Now, this may vary from video to video, but your background is extremely important.

When I started filming, the colour of my background wall was a very dark brown which didn’t look good when editing, so I bought some paint and changed it to a white wall which made everything look so much brighter and, therefore, better. 

Choosing a background colour is obviously up to you, but I would suggest making it light so that you stand out more, while thinking about the colour of clothes you will wear (you don’t want to clash!) and it should enhance you, not draw your watchers’ attention away from you!

Watch out for inappropriate items slipping into the background that you only notice when editing (too late!), for instance a plate with the remainder of your lunch on I would not consider a good thing, or a pile of paperwork that you haven’t got around to sorting yet.

Do include accessories that are special to you.  I use my stuffed dog Shep, along with my unicorn money box, my glass ‘Beauty and the Beast’ rose and some John Lewis drinking glasses that I love as part of my background.

These are all things that make the video more ‘me’ and hopefully adds a touch more of my personality to my videos.

 

Script

Before filming I think hard about what the video is about and the points I want to cover.  I have, over time, developed a set intro and outro and catch phrase which helps me start and end each video and it’s almost like a mental note to remind me to zone into the ‘vlogging me’ when I use them when filming.  The intro phrase and catch phrase puts a smile on my face and makes it easier than trying to think up a separate opening phrase each time.  The outro phrase helps me finish each vlog without having to think how to end them, yet again saving me time.

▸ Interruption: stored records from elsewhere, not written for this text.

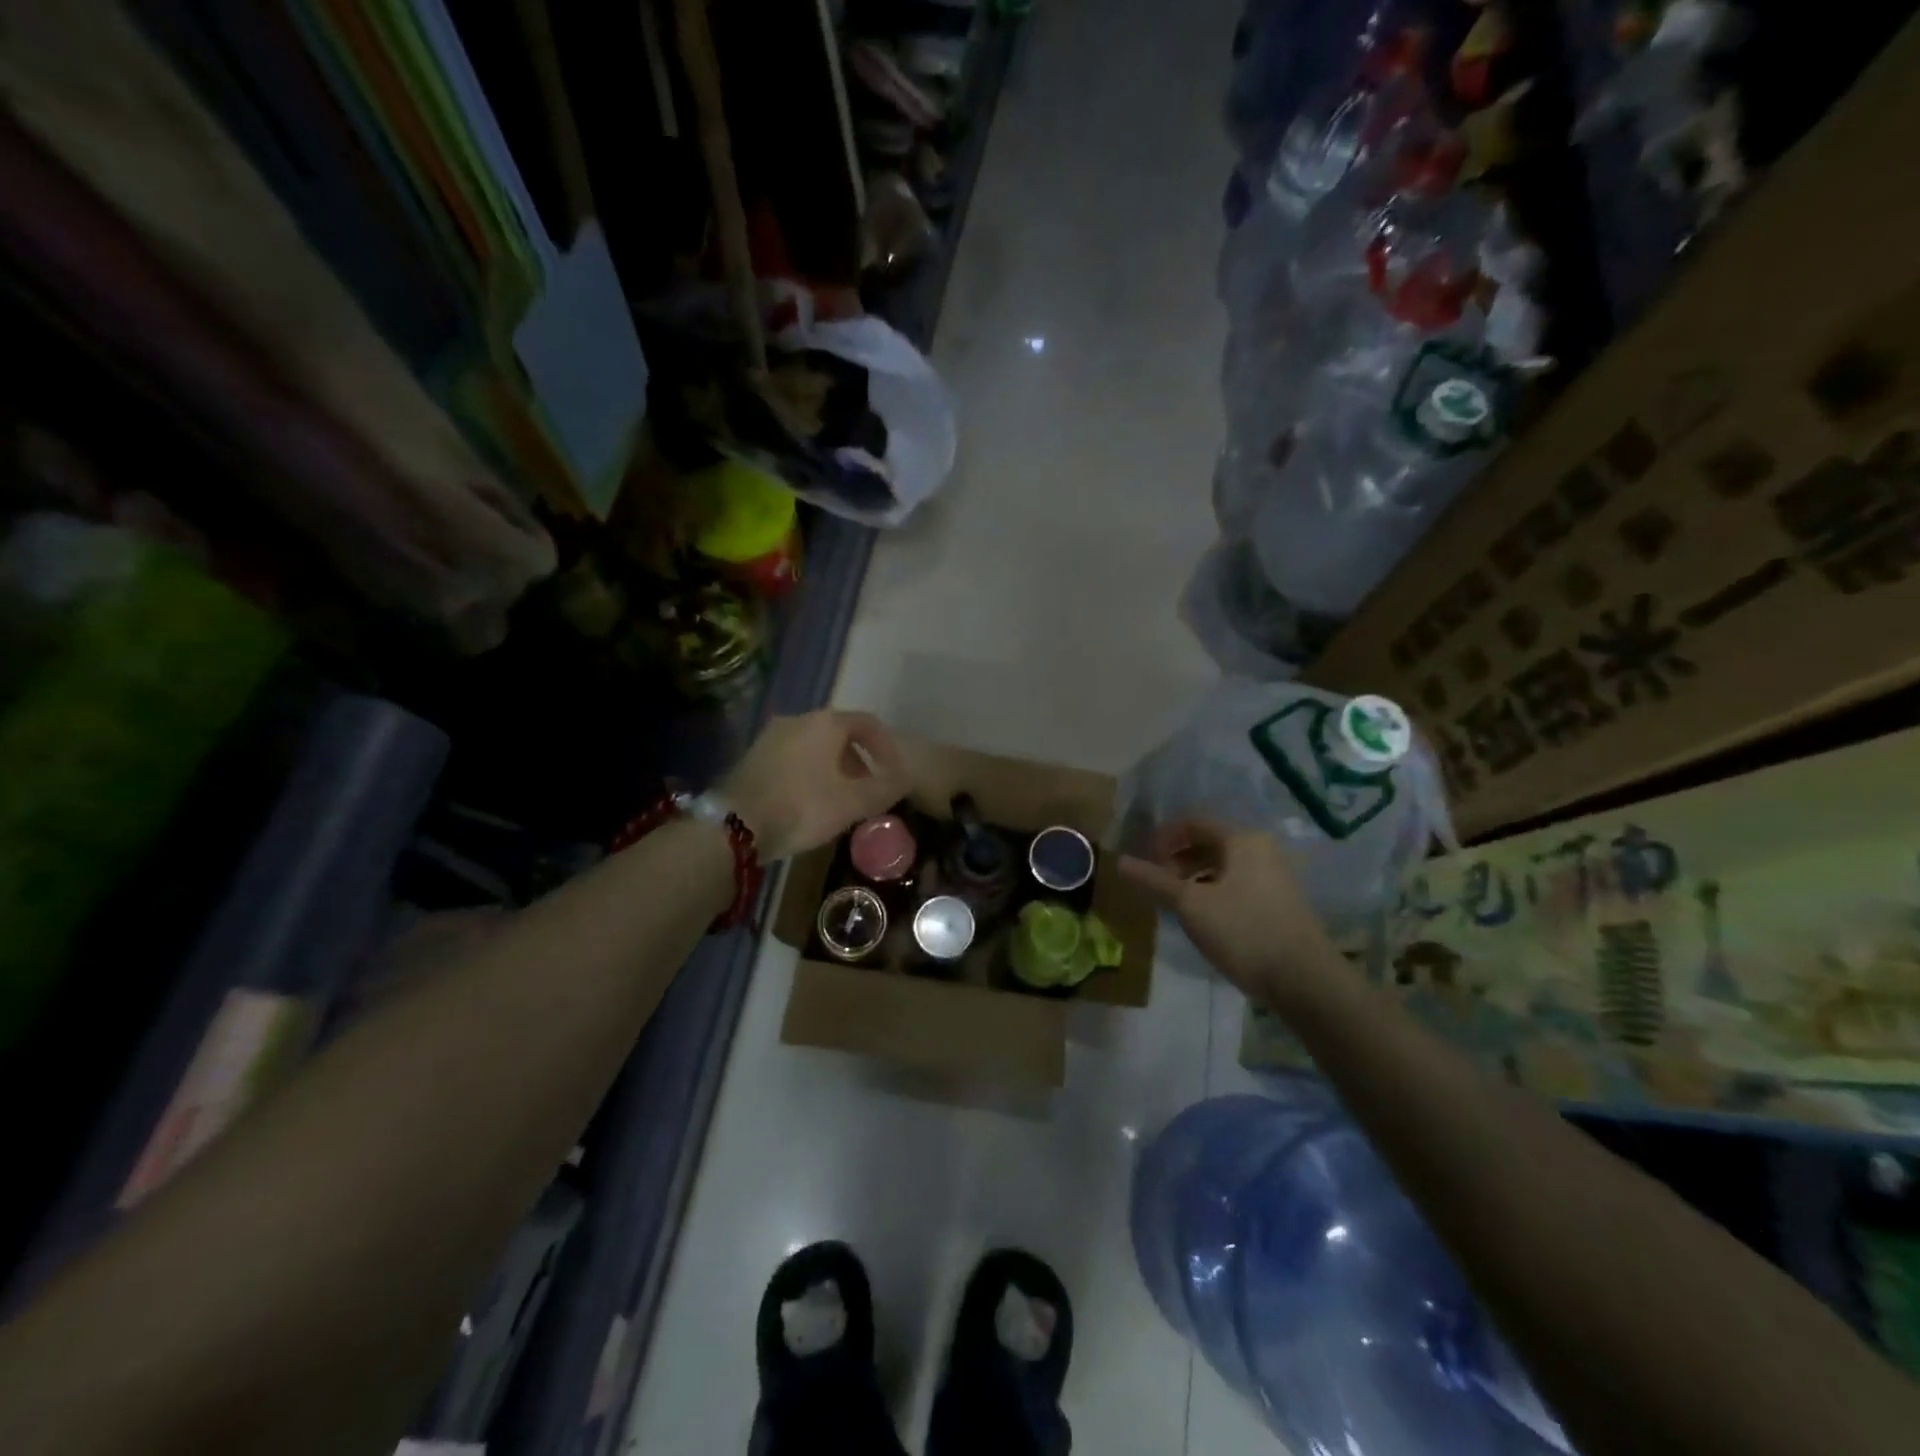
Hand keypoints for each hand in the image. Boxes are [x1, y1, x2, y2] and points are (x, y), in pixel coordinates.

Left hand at [722, 710, 909, 860]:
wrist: (735, 825)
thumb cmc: (803, 807)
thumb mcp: (853, 803)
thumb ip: (885, 789)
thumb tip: (904, 779)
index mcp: (826, 723)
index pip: (868, 724)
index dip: (887, 748)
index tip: (894, 774)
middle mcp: (798, 719)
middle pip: (839, 734)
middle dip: (859, 761)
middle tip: (867, 790)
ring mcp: (770, 736)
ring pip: (814, 746)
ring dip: (833, 768)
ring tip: (839, 799)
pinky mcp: (752, 756)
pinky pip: (792, 757)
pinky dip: (808, 772)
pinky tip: (808, 801)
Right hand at [1119, 819, 1340, 1007]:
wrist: (1305, 980)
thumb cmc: (1244, 931)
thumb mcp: (1191, 905)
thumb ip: (1154, 882)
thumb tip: (1119, 862)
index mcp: (1241, 839)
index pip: (1193, 822)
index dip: (1163, 837)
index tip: (1144, 861)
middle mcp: (1260, 849)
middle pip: (1208, 842)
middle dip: (1177, 859)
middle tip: (1157, 883)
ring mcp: (1274, 876)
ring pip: (1223, 866)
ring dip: (1194, 877)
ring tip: (1175, 903)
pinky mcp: (1279, 902)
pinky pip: (1237, 884)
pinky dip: (1213, 892)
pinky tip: (1203, 918)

So I research the topic or recipe and make notes.  Then I think it through, listing down one word or short phrases as reminders.  I tape these notes just under the camera so I don’t forget to cover all the important points or tell my audience an important message at the right time (like for instance, pre-heat the oven to …).

Over time I’ve made laminated sheets for listing the equipment and ingredients needed for my baking videos, followed by a note for the oven heat needed, and the cooking and cooling times.  This is great because I use whiteboard pens and they allow me to write down the notes, and rub them off again for the next video.  This means I don’t need to refer back to my phone or computer when I need to film it, it’s all there ready.

This is a moving target and the overall notes are updated frequently and added to, but the basics are there. Using a script works for me and I hope will help you.

Just a quick thought and possibly one of the most important things I have learnt, is not to worry about messing up when filming or getting every video perfect every time.  This is where the magic of editing lies and where it becomes invaluable, but more of that later.

 

Well, that covers equipment, my next blog will cover editing and electronics.

 

Remember be brave, be happy, be kind, be you!